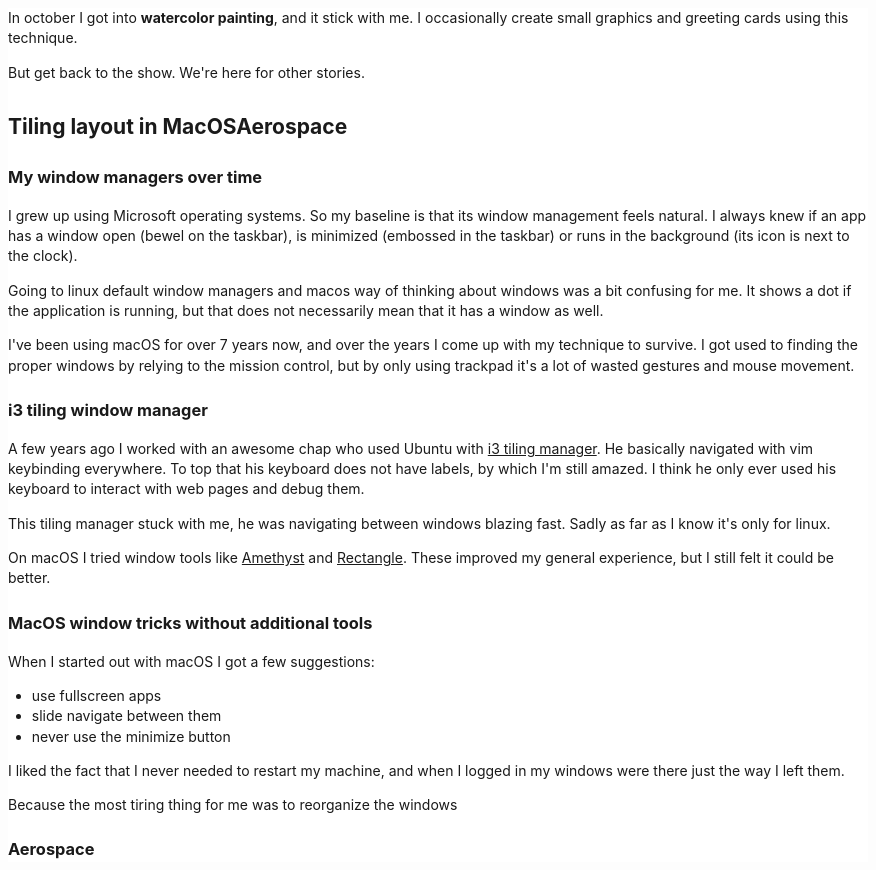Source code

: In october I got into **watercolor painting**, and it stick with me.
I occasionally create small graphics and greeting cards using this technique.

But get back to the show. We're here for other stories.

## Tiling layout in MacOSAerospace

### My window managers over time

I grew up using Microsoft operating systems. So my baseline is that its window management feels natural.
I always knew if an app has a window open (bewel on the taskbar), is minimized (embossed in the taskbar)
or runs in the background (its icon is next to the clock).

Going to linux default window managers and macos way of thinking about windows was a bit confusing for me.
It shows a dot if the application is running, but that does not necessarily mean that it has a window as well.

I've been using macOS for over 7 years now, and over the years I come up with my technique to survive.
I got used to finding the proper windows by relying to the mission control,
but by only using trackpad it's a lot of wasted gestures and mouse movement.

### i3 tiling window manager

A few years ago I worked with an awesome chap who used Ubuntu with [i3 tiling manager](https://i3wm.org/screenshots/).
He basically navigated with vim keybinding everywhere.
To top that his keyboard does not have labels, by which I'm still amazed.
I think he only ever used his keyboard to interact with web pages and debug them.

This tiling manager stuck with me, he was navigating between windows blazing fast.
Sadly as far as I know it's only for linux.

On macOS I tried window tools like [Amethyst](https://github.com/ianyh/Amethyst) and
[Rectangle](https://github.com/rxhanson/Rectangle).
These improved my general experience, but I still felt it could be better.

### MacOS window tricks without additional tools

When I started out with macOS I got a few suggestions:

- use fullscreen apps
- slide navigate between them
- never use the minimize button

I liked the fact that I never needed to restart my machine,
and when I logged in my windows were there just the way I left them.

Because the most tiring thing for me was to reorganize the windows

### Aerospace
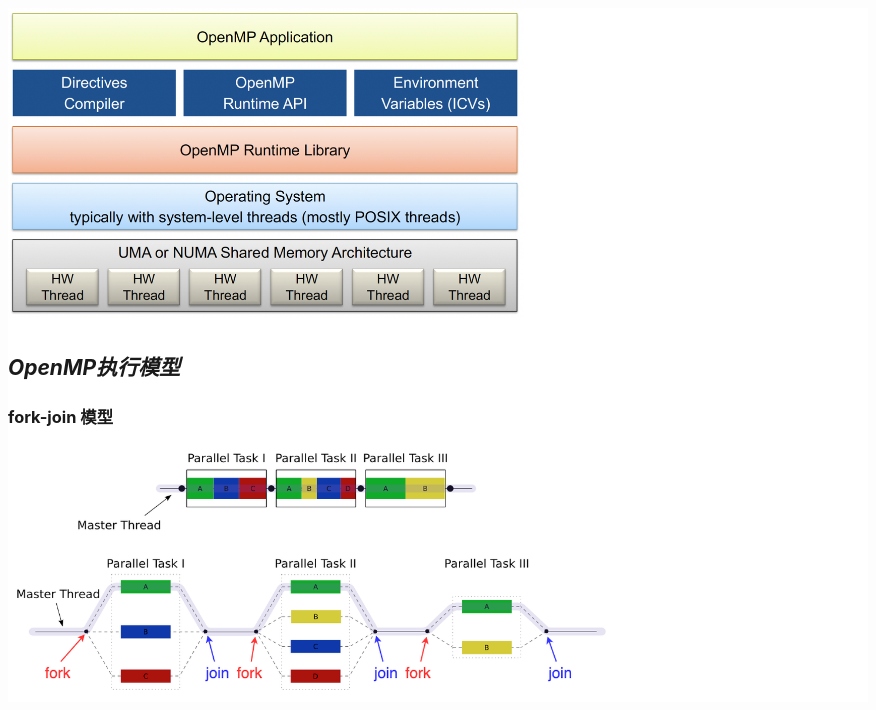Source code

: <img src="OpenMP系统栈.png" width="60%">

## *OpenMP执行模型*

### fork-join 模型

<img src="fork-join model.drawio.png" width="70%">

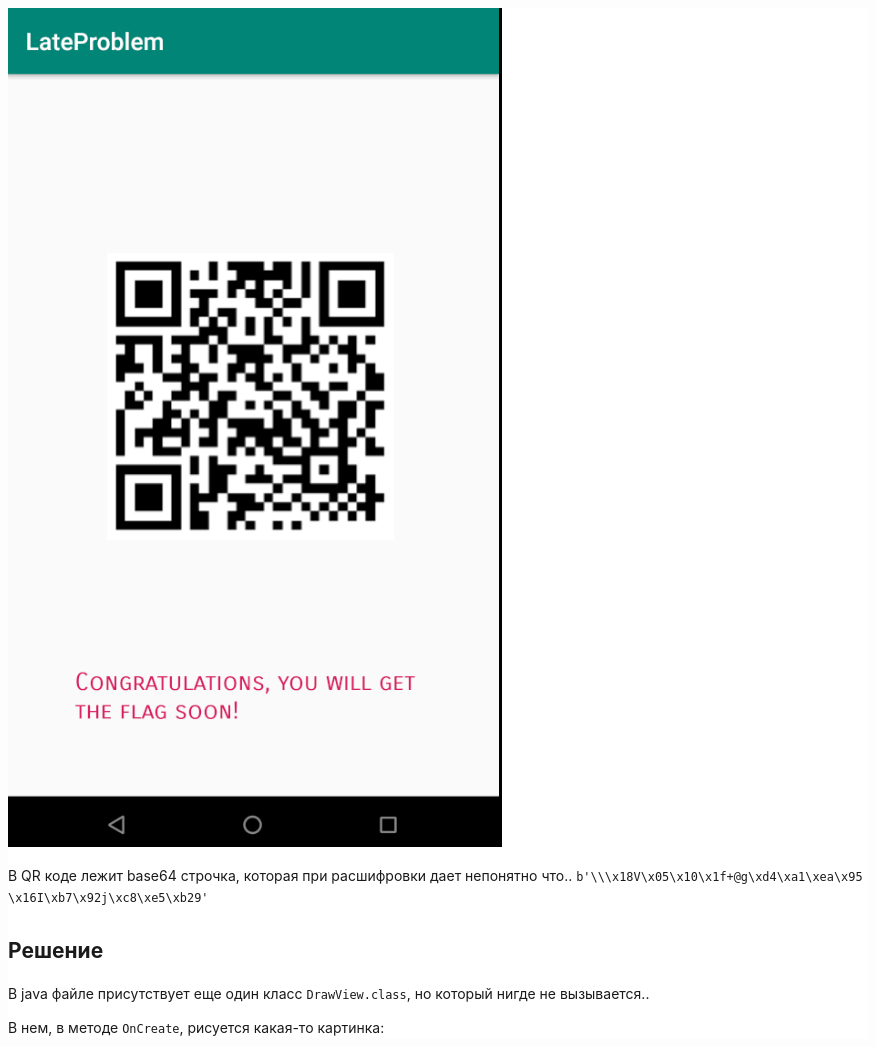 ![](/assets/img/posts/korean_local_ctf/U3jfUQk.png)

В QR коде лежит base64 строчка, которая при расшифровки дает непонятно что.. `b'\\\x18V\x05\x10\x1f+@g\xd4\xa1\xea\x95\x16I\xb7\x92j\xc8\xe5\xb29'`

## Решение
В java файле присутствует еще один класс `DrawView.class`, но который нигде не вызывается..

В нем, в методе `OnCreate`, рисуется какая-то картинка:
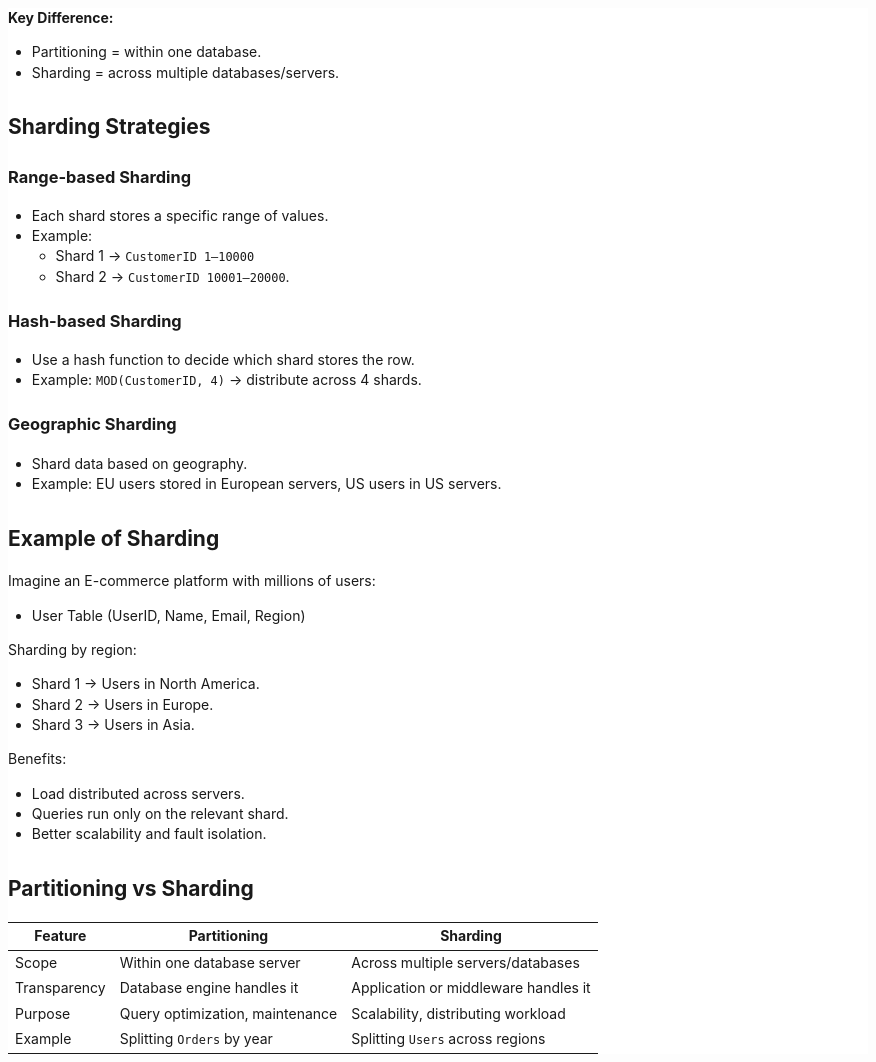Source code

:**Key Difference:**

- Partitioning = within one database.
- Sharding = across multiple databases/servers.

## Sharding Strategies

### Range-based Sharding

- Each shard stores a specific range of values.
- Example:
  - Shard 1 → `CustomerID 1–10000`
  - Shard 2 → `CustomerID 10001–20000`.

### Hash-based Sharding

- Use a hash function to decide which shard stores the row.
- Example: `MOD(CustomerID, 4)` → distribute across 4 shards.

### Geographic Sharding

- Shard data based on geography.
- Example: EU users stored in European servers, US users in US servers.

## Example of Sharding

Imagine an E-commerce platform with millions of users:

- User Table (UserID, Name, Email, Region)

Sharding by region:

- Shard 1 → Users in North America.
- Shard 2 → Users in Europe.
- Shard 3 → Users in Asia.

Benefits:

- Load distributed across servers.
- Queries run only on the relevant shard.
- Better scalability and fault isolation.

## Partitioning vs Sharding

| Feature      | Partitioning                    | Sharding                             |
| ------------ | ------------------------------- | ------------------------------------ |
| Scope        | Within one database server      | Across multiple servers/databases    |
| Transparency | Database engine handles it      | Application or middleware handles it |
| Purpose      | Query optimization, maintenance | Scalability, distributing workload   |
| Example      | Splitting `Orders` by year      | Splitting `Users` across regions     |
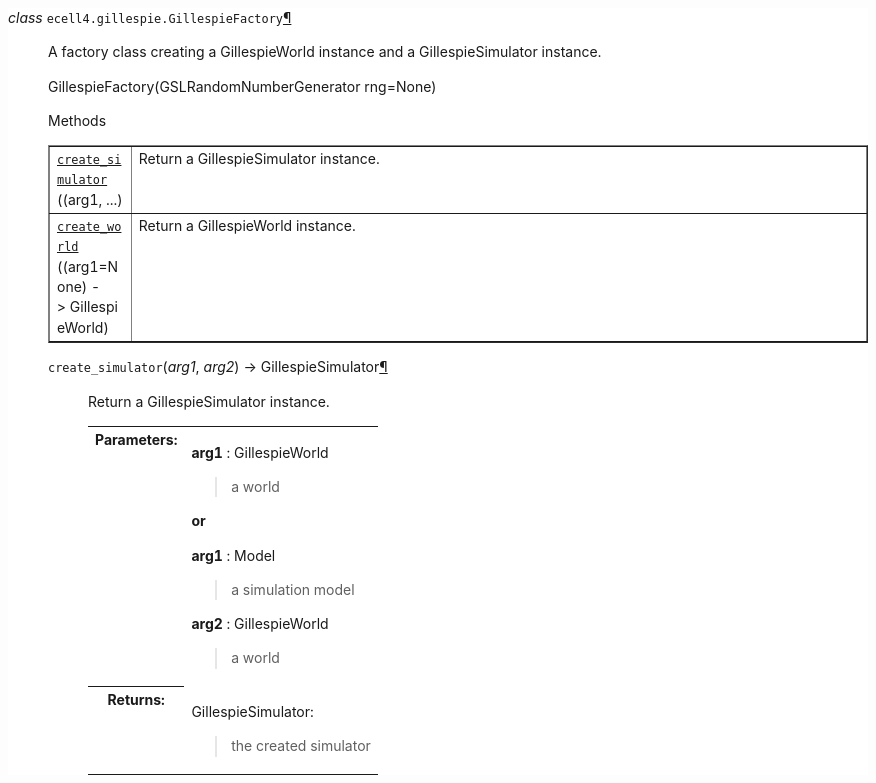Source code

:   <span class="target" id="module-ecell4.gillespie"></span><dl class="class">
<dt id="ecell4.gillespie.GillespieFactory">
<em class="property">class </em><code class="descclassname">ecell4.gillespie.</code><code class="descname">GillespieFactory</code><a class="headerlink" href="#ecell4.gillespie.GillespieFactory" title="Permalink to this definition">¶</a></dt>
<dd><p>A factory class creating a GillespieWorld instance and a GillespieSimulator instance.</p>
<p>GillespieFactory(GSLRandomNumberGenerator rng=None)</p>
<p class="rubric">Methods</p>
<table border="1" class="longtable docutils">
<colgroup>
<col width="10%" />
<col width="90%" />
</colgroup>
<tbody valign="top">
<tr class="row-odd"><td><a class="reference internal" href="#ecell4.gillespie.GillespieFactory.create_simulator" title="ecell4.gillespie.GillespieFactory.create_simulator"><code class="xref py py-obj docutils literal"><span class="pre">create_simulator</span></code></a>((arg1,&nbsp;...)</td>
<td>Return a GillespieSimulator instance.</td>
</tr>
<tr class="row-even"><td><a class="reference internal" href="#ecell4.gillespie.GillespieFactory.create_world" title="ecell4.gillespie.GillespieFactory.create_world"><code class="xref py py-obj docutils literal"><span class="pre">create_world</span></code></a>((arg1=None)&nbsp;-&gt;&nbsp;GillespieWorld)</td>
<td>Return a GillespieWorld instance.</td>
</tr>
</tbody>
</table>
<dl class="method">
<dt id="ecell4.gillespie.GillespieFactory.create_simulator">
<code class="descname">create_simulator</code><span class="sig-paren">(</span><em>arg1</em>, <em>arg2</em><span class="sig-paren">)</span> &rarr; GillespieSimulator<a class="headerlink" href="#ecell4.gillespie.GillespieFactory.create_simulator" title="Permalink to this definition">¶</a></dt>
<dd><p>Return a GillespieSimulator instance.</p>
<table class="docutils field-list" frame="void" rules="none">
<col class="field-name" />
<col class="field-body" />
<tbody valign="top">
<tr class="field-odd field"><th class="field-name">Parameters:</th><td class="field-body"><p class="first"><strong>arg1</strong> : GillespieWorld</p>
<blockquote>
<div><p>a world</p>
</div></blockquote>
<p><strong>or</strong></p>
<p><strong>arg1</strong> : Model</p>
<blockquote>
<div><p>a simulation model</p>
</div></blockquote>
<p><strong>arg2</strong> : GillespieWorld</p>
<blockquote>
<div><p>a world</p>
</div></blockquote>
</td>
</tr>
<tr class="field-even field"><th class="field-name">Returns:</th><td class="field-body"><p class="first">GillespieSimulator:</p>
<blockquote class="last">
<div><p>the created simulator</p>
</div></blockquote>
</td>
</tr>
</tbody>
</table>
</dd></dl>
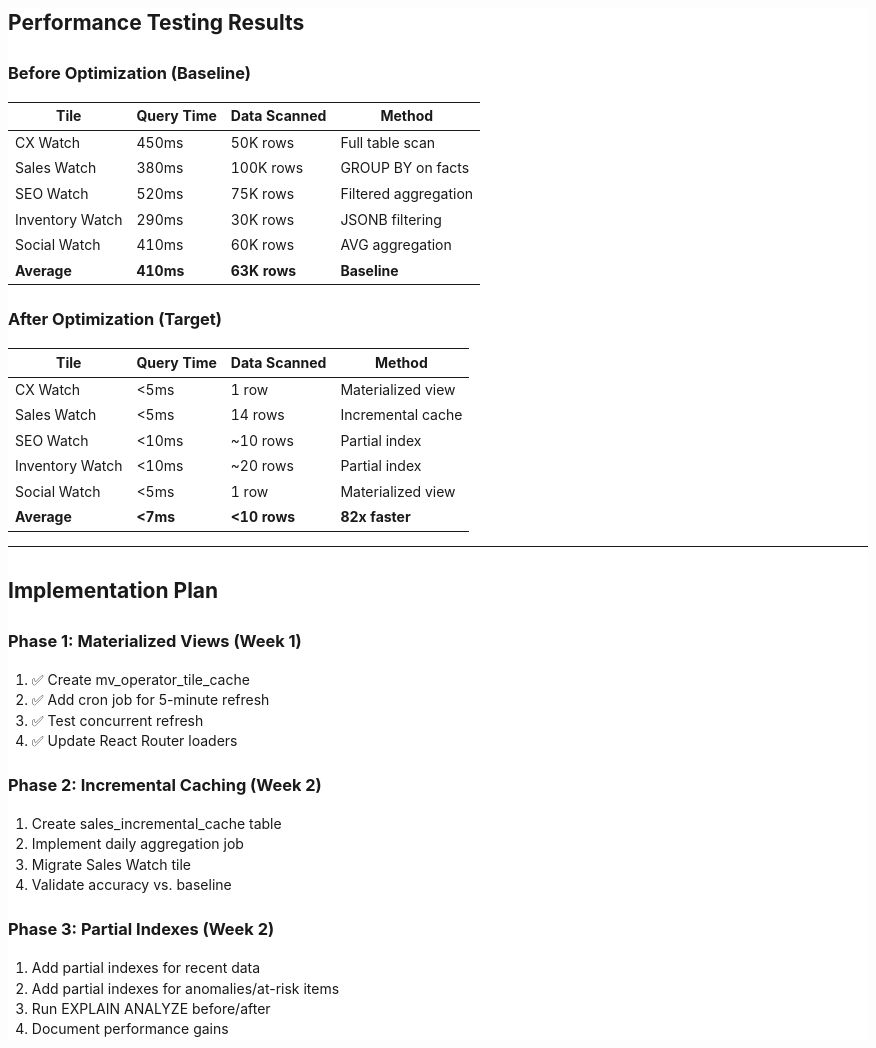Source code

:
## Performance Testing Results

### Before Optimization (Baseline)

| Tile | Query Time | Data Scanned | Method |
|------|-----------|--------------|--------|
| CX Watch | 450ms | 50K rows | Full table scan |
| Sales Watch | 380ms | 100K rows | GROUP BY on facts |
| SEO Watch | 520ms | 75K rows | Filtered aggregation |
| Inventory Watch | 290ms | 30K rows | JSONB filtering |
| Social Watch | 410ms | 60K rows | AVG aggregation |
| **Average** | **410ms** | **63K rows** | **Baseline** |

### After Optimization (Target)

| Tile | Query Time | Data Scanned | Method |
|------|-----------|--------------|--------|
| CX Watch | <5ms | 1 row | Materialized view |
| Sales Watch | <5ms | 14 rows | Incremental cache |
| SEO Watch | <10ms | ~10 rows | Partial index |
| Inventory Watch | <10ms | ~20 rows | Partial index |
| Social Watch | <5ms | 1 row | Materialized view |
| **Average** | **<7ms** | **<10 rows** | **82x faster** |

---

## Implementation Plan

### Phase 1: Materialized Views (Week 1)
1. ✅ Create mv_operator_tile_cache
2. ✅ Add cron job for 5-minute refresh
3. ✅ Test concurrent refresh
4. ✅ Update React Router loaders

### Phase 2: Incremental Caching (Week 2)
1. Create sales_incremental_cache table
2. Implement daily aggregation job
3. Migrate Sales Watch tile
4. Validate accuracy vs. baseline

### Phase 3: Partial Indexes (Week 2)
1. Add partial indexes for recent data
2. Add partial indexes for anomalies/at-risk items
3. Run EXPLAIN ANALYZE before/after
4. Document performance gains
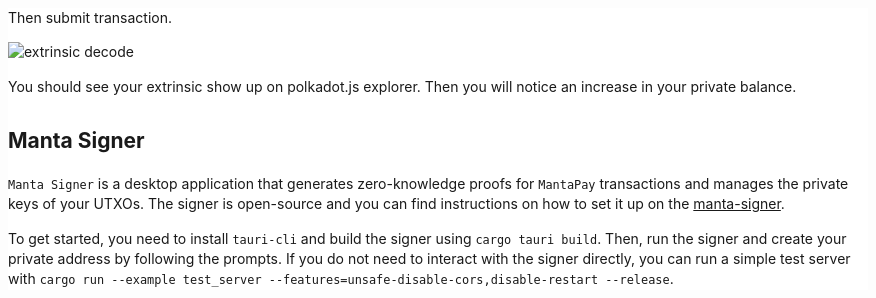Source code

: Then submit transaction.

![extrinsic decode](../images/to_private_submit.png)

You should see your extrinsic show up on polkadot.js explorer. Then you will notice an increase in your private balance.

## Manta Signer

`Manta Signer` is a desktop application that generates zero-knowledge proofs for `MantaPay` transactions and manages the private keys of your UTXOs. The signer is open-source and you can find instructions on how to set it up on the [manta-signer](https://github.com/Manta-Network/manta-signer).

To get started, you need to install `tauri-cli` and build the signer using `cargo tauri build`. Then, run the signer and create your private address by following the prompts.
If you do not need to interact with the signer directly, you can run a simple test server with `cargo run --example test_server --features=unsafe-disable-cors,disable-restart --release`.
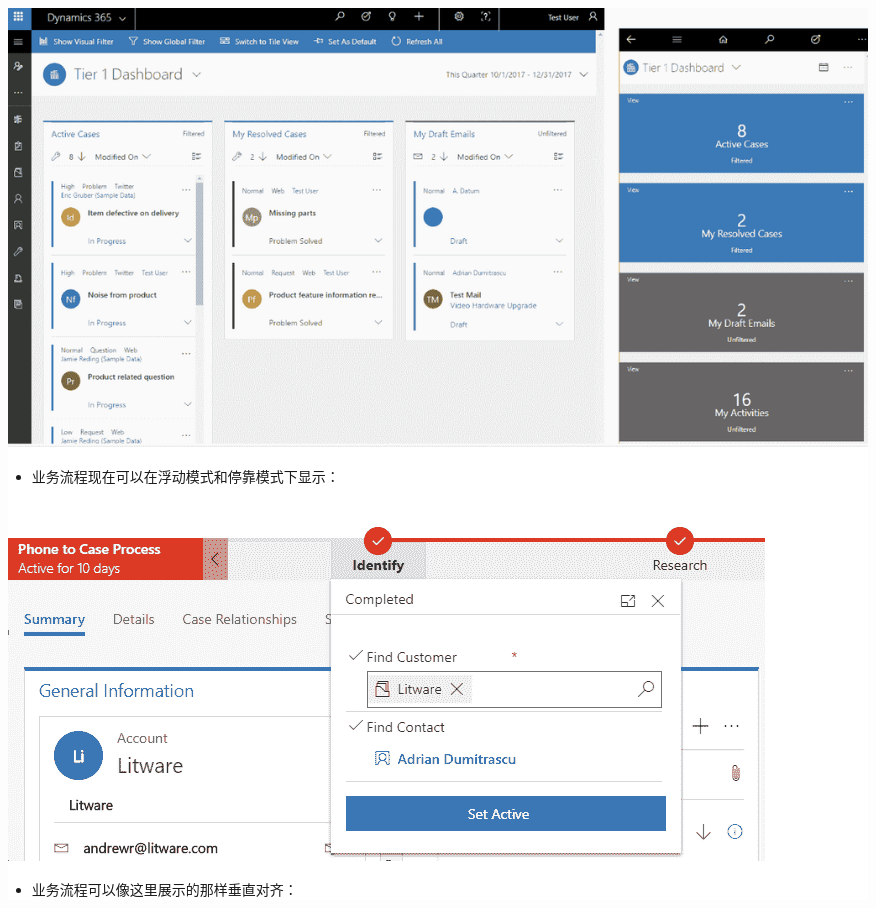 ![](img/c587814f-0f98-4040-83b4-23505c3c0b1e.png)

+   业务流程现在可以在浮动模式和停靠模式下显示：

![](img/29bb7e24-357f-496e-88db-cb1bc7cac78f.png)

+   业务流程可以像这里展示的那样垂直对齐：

----

• GOAL OF THE EXERCISE
Arrange the lines starting at the one containing "- Shard data based on geography." and ending at the one containing "## Partitioning vs Sharding" as a numbered list, omitting any blank lines.

• EXERCISE RESPONSE
1. - Shard data based on geography.
2. - Example: EU users stored in European servers, US users in US servers.
3. ## Example of Sharding
4. Imagine an E-commerce platform with millions of users:
5. - User Table (UserID, Name, Email, Region)
6. Sharding by region:
7. - Shard 1 → Users in North America.
8. - Shard 2 → Users in Europe.
9. - Shard 3 → Users in Asia.
10. Benefits:
11. - Load distributed across servers.
12. - Queries run only on the relevant shard.
13. - Better scalability and fault isolation.
14. ## Partitioning vs Sharding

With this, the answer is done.